Notre situation spirituelle est tellement désastreuse que même lorsque nous ressentons que les événements tournent en notre faveur, nous ne faisons dépendre notre réussite non pas en D-ieu mais dans des circonstances favorables qui étaient propices à cette réussite ou encore pire dans cette formidable intelligence qui nous habite: ״ma force et la puissance de ma main fait cette guerre״.
Et tout ceci est inclus dans les paroles prophétiques « le juste par sa confiance il vivra ». Et ceci est évident car la pure croyance est perfection sans compromis aucun. Et lorsqu’un homme ne pense pas que D-ieu puisse changer l’ordre naturel de la création, il se trouve qu’il limite si l’on peut s’exprimer ainsi, la puissance divine et donc sa croyance n’est pas une véritable croyance. Il faut savoir que la puissance divine est non-sujette aux limites et en un moment il peut faire repousser à un manchot, un bras. Et ce n’est que parce que nous ne sommes pas aptes à vivre dans une réalité faites de miracles dévoilés que D-ieu dirige le monde dans une direction causale illusoire.

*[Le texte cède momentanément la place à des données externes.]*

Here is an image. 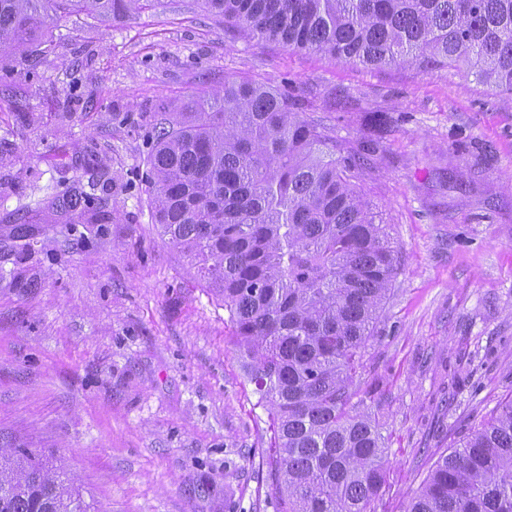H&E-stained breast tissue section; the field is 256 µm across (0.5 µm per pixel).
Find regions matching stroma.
<instances>
[{"label":"stroma","instance_id":"35a3bbf8","mask_svg":"<svg viewBox=\"0 0 512 512\" xmlns=\"http://www.w3.org/2000/svg\"><path fill=\"white\" fill-rule=\"evenodd\" d=\"M285 92L345 148L401 269L352 390L387 438L385 512L512 397V103L451 68L366 69L162 0L64 16L0 61V445L68 470L99 512H276L269 413L224 301L144 182L157 123L225 79ZM77 187L82 216L48 200Z\"/></svg>","mask_w":512,"mask_h":512}]
</instances>
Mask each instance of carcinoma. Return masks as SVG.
<instances>
[{
    "label": "carcinoma",
    "instance_id": "cac0c4a2",
    "mask_svg": "<svg viewBox=\"0 0 512 512\" xmlns=\"http://www.w3.org/2000/svg\"><path fill=\"white\" fill-rule=\"evenodd\" d=\"M144 0H0V59L60 15L119 21ZM292 52L369 68H458L512 100V0H199ZM362 163L288 96L224 79L162 119L146 174L155 223L224 297L272 416L278 512H377L381 427L349 391L400 261L356 189ZM51 204L81 214L86 195ZM0 512H91L67 471L0 449ZM407 512H512V400L434 463Z\"/></svg>",
    "mask_w": 512,
    "mask_h": 512
}]
</instances>
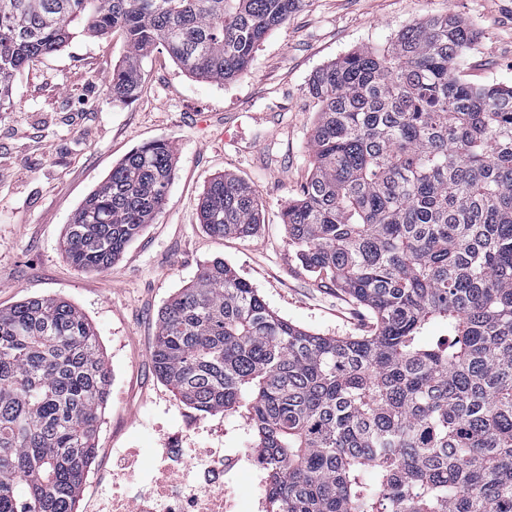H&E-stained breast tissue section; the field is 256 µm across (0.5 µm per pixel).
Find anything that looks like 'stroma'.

Et cette confiance ne peut s’acquérir qu’en supprimant totalement notre « ego ». C’est celui-ci qui se raccroche aux explications naturelles réflexe de survie car il ne peut supporter de disparaître. Mais cela n’est qu’une illusion car en fait plus on va dominer cet « ego » plus nous allons être conscient, plus nous allons laisser entrer en nous le divin, plus nous allons vivre une vie d’éternité sans aucune limite ni dans le temps ni dans la matière car aucune loi ne régira notre véritable être.